De Groot saw a strong link between the St. Nicholas legend and courting, marriage, fertility, pregnancy, birth and family life.
In the Middle Ages St. Nicholas was the patron saint of lonely hearts – a matchmaking Cupid. He was also the saint of childbirth and took pity on childless couples. At the sound of children’s voices he’d offer sweets and gifts. De Groot contended that St. Nicholas is an icon of love in all its forms: ‘sexual, family, social and religious’. He also believed that Yuletide tales influence the sexual development of children:
‘Is that not one of the central difficulties in a child’s development – adapting the sexual needs of the individual to social norms? We … parents, educators, authorities, clergymen – are a bit embarrassed about it and treat the subject clumsily.’
The book got mixed reviews when it was first published in the Netherlands but many years later the English translation caused quite a stir.
De Groot anticipated the sharpening of Santa’s commercial claws:
‘In November and December, golden months for sales, the department stores in particular take full advantage of the character of St. Nicholas. Soon St. Nicholas will enter the living room of every well-to-do household through the TV screen; then he will no longer need to arrive in person at all.’
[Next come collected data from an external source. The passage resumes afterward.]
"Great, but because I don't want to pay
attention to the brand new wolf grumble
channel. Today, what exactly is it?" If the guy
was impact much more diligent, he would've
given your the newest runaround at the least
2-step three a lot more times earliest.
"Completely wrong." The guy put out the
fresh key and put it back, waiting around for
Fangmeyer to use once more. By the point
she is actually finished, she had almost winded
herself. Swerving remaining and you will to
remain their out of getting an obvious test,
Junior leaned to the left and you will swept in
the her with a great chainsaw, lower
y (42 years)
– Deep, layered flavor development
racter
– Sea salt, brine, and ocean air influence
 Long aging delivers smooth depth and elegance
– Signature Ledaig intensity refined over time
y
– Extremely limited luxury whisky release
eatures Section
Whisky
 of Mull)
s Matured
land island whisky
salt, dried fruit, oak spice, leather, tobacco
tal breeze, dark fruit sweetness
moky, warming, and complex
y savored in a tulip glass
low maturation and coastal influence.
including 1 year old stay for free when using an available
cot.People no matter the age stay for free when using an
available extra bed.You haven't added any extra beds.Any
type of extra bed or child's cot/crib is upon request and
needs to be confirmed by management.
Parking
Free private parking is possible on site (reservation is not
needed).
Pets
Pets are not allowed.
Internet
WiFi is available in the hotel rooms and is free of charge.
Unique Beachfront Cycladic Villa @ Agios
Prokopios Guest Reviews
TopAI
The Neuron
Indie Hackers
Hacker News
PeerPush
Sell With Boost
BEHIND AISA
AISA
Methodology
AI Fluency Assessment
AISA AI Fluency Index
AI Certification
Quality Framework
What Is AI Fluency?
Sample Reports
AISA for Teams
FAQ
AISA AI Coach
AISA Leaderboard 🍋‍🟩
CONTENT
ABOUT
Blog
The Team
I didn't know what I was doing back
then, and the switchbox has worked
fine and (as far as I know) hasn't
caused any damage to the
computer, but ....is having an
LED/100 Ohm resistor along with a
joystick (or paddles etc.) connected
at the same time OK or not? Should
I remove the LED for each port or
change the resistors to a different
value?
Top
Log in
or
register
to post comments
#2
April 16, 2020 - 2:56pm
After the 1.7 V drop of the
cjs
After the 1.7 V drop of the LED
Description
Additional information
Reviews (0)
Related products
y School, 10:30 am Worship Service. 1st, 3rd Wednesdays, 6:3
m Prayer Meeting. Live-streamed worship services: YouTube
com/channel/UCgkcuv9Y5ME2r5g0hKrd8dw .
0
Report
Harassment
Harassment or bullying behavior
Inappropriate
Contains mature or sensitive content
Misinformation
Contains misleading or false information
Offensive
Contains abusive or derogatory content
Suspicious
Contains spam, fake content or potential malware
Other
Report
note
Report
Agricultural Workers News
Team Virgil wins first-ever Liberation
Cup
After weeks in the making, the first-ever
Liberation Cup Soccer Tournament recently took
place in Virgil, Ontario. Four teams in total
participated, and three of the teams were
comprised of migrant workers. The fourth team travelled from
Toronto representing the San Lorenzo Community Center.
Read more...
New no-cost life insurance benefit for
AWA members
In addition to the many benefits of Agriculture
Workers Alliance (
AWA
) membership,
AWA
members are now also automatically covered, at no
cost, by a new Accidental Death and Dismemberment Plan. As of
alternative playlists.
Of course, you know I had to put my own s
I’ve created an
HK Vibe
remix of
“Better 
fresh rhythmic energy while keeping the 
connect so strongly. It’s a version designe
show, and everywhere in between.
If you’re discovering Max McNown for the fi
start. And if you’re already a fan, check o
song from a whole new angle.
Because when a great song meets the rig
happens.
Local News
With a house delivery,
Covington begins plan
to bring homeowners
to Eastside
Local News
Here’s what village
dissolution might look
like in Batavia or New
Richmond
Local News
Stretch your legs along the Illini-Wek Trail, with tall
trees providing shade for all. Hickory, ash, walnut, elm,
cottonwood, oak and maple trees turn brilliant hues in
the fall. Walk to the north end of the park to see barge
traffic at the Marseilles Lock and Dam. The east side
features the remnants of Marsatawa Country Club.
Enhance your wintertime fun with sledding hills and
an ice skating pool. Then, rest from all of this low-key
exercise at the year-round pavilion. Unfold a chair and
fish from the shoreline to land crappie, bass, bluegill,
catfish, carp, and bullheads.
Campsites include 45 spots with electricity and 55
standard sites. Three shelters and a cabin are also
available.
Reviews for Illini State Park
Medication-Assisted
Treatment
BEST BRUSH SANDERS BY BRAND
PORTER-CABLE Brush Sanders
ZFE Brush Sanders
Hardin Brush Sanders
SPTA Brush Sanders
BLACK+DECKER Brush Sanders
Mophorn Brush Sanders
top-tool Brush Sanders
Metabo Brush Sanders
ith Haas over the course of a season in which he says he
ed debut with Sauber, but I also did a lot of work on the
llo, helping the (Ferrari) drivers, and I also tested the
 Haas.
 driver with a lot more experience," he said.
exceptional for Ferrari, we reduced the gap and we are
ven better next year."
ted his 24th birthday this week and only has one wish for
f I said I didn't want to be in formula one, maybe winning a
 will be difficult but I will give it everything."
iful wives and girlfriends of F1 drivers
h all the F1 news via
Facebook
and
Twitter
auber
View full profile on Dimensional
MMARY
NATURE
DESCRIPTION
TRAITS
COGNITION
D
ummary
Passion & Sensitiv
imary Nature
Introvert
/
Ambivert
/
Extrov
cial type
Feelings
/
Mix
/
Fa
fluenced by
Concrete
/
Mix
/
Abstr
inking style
De Groot became well known for interesting and provocative observations. He agitated for more research into talent identification and in the process upset supporters of equal opportunity: ‘When in the unfortunately all-too-distant future society will bother to interest itself in that small group of exceptionally gifted people who are the actual bearers and makers of culture, then the issue of identifying talent at an early age will demand attention.’ It’s hardly surprising that de Groot often clashed with the democratic movement.
He worked at the University of Amsterdam from 1948 to 1985 before retiring to the North Sea island of Schiermonnikoog. There he could think and write in quiet isolation.
Through his lectures, books and personal tuition De Groot equipped generations of psychologists and behavioural scientists with the tools of their trade. His students included legal psychologist Hans Crombach and computer scientist Jaap den Herik.
De Groot stopped playing competitive chess in 1948, but he did not desert the game entirely. ‘It is a passion for life,’ he said. He continued to play informally with Prins, Cortlever, Barendregt and others. He remained active in his profession well into
old age and co-published with psychologist and IM Fernand Gobet a sequel to his thesis entitled Perception and Memory in Chess (Van Gorcum, 1996). Gobet wrote a fine tribute to his mentor entitled ‘Adriaan de Groot: Marriage of Two Passions’.
Ben Grapperhaus, an old chess friend of de Groot’s, puts it as follows:
‘It is typical of Adriaan that he always wanted to keep on working. He often talked about what he wanted to do next. He preferred not to look back, but ahead; quite remarkable for an old man. He sent me a CD of his improvisations at the piano: Adriaan speelt, recorded by his children on his 90th birthday. That CD is quite good! Whatever Adriaan did, he did well, and with passion!’